*PROBLEM STATEMENT*.
The data below must be returned in full and exactly.

*Stored data*.
--- --- ---

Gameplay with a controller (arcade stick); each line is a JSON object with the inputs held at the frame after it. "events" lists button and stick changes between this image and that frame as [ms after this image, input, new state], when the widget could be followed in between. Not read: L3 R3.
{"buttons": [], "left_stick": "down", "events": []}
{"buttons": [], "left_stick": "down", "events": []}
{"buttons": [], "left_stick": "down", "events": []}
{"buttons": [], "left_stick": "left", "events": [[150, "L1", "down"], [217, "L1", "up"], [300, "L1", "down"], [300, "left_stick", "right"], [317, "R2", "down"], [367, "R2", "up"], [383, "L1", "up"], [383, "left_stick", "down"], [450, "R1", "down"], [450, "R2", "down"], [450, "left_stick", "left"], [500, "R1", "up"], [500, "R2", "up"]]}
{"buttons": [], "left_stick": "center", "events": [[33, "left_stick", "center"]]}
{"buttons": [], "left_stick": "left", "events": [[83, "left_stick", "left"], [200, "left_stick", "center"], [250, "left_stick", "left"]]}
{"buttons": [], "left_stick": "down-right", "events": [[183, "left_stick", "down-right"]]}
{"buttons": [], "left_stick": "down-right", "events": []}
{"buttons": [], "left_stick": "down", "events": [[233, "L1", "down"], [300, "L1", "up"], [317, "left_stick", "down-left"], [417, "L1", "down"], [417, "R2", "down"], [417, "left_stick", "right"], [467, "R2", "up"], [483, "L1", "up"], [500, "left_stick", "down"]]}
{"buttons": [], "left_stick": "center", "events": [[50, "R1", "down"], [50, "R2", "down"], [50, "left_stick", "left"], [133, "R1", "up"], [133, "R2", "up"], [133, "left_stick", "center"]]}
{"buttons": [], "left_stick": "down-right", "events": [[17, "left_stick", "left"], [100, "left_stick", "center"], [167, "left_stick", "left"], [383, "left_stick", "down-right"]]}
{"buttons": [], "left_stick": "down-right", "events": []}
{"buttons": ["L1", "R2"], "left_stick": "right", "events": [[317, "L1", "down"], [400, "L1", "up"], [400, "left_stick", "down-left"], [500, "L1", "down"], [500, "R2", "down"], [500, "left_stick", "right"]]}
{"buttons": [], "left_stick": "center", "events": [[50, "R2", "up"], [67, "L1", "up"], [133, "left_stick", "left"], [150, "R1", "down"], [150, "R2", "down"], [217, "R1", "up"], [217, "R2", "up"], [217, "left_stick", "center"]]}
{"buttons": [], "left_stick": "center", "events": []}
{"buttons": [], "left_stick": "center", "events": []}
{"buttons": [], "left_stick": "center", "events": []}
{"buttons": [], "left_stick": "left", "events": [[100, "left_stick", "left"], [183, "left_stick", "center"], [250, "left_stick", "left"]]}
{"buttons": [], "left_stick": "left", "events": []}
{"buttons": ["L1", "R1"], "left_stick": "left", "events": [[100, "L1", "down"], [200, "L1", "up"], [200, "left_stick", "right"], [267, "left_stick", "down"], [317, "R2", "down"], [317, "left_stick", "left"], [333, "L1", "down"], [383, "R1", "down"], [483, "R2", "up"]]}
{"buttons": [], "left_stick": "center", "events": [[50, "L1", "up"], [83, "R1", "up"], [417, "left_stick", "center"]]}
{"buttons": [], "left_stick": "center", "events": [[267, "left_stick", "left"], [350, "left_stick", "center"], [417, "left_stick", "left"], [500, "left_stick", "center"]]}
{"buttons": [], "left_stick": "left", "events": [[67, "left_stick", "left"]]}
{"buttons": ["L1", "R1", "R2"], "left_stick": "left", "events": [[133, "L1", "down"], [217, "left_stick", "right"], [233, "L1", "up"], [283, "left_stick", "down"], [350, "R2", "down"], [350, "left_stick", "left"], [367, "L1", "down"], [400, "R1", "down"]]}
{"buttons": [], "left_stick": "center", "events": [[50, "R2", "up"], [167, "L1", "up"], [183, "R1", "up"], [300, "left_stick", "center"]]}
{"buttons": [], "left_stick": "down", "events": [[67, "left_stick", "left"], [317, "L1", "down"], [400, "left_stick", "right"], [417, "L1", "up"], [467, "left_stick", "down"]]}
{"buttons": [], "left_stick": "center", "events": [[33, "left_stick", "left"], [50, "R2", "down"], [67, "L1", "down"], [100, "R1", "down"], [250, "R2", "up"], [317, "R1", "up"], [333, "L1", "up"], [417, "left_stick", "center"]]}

--- --- ---

*TASK ANSWER*.
Gameplay with a controller (arcade stick); each line is a JSON object with the inputs held at the frame after it. "events" lists button and stick changes between this image and that frame as [ms after this image, input, new state], when the widget could be followed in between. Not read: L3 R3.
{"buttons": [], "left_stick": "down", "events": []}
{"buttons": [], "left_stick": "down", "events": []}
{"buttons": [], "left_stick": "down", "events": []}
{"buttons": [], "left_stick": "left", "events": [[150, "L1", "down"], [217, "L1", "up"], [300, "L1", "down"], [300, "left_stick", "right"], [317, "R2", "down"], [367, "R2", "up"], [383, "L1", "up"], [383, "left_stick", "down"], [450, "R1", "down"], [450, "R2", "down"], [450, "left_stick", "left"], [500, "R1", "up"], [500, "R2", "up"]]}
{"buttons": [], "left_stick": "center", "events": [[33, "left_stick", "center"]]}
{"buttons": [], "left_stick": "left", "events": [[83, "left_stick", "left"], [200, "left_stick", "center"], [250, "left_stick", "left"]]}
{"buttons": [], "left_stick": "down-right", "events": [[183, "left_stick", "down-right"]]}
{"buttons": [], "left_stick": "down-right", "events": []}
{"buttons": [], "left_stick": "down", "events": [[233, "L1", "down"], [300, "L1", "up"], [317, "left_stick", "down-left"], [417, "L1", "down"], [417, "R2", "down"], [417, "left_stick", "right"], [467, "R2", "up"], [483, "L1", "up"], [500, "left_stick", "down"]]}
{"buttons": [], "left_stick": "center", "events": [[50, "R1", "down"], [50, "R2", "down"], [50, "left_stick", "left"], [133, "R1", "up"], [133, "R2", "up"], [133, "left_stick", "center"]]}
{"buttons": [], "left_stick": "down-right", "events": [[17, "left_stick", "left"], [100, "left_stick", "center"], [167, "left_stick", "left"], [383, "left_stick", "down-right"]]}
{"buttons": [], "left_stick": "down-right", "events": []}
{"buttons": ["L1", "R2"], "left_stick": "right", "events": [[317, "L1", "down"], [400, "L1", "up"], [400, "left_stick", "down-left"], [500, "L1", "down"], [500, "R2", "down"], [500, "left_stick", "right"]]}
{"buttons": [], "left_stick": "center", "events": [[50, "R2", "up"], [67, "L1", "up"], [133, "left_stick", "left"], [150, "R1", "down"], [150, "R2", "down"], [217, "R1", "up"], [217, "R2", "up"], [217, "left_stick", "center"]]}
{"buttons": [], "left_stick": "center", "events": []}
{"buttons": [], "left_stick": "center", "events": []}
{"buttons": [], "left_stick": "center", "events": []}
{"buttons": [], "left_stick": "left", "events": [[100, "left_stick", "left"], [183, "left_stick", "center"], [250, "left_stick", "left"]]}
{"buttons": [], "left_stick": "left", "events": []}
{"buttons": ["L1", "R1"], "left_stick": "left", "events": [[100, "L1", "down"], [200, "L1", "up"], [200, "left_stick", "right"], [267, "left_stick", "down"], [317, "R2", "down"], [317, "left_stick", "left"], [333, "L1", "down"], [383, "R1", "down"], [483, "R2", "up"]]}
{"buttons": [], "left_stick": "center", "events": [[50, "L1", "up"], [83, "R1", "up"], [417, "left_stick", "center"]]}
{"buttons": [], "left_stick": "center", "events": [[267, "left_stick", "left"], [350, "left_stick", "center"], [417, "left_stick", "left"], [500, "left_stick", "center"]]}
{"buttons": [], "left_stick": "left", "events": [[67, "left_stick", "left"]]}
{"buttons": ["L1", "R1", "R2"], "left_stick": "left", "events": [[133, "L1", "down"], [217, "left_stick", "right"], [233, "L1", "up"], [283, "left_stick", "down"], [350, "R2", "down"], [350, "left_stick", "left"], [367, "L1", "down"], [400, "R1", "down"]]}
{"buttons": [], "left_stick": "center", "events": [[50, "R2", "up"], [167, "L1", "up"], [183, "R1", "up"], [300, "left_stick", "center"]]}
{"buttons": [], "left_stick": "down", "events": [[67, "left_stick", "left"], [317, "L1", "down"], [400, "left_stick", "right"], [417, "L1", "up"], [467, "left_stick", "down"]]}
{"buttons": [], "left_stick": "center", "events": [[33, "left_stick", "left"], [50, "R2", "down"], [67, "L1", "down"], [100, "R1", "down"], [250, "R2", "up"], [317, "R1", "up"], [333, "L1", "up"], [417, "left_stick", "center"]]}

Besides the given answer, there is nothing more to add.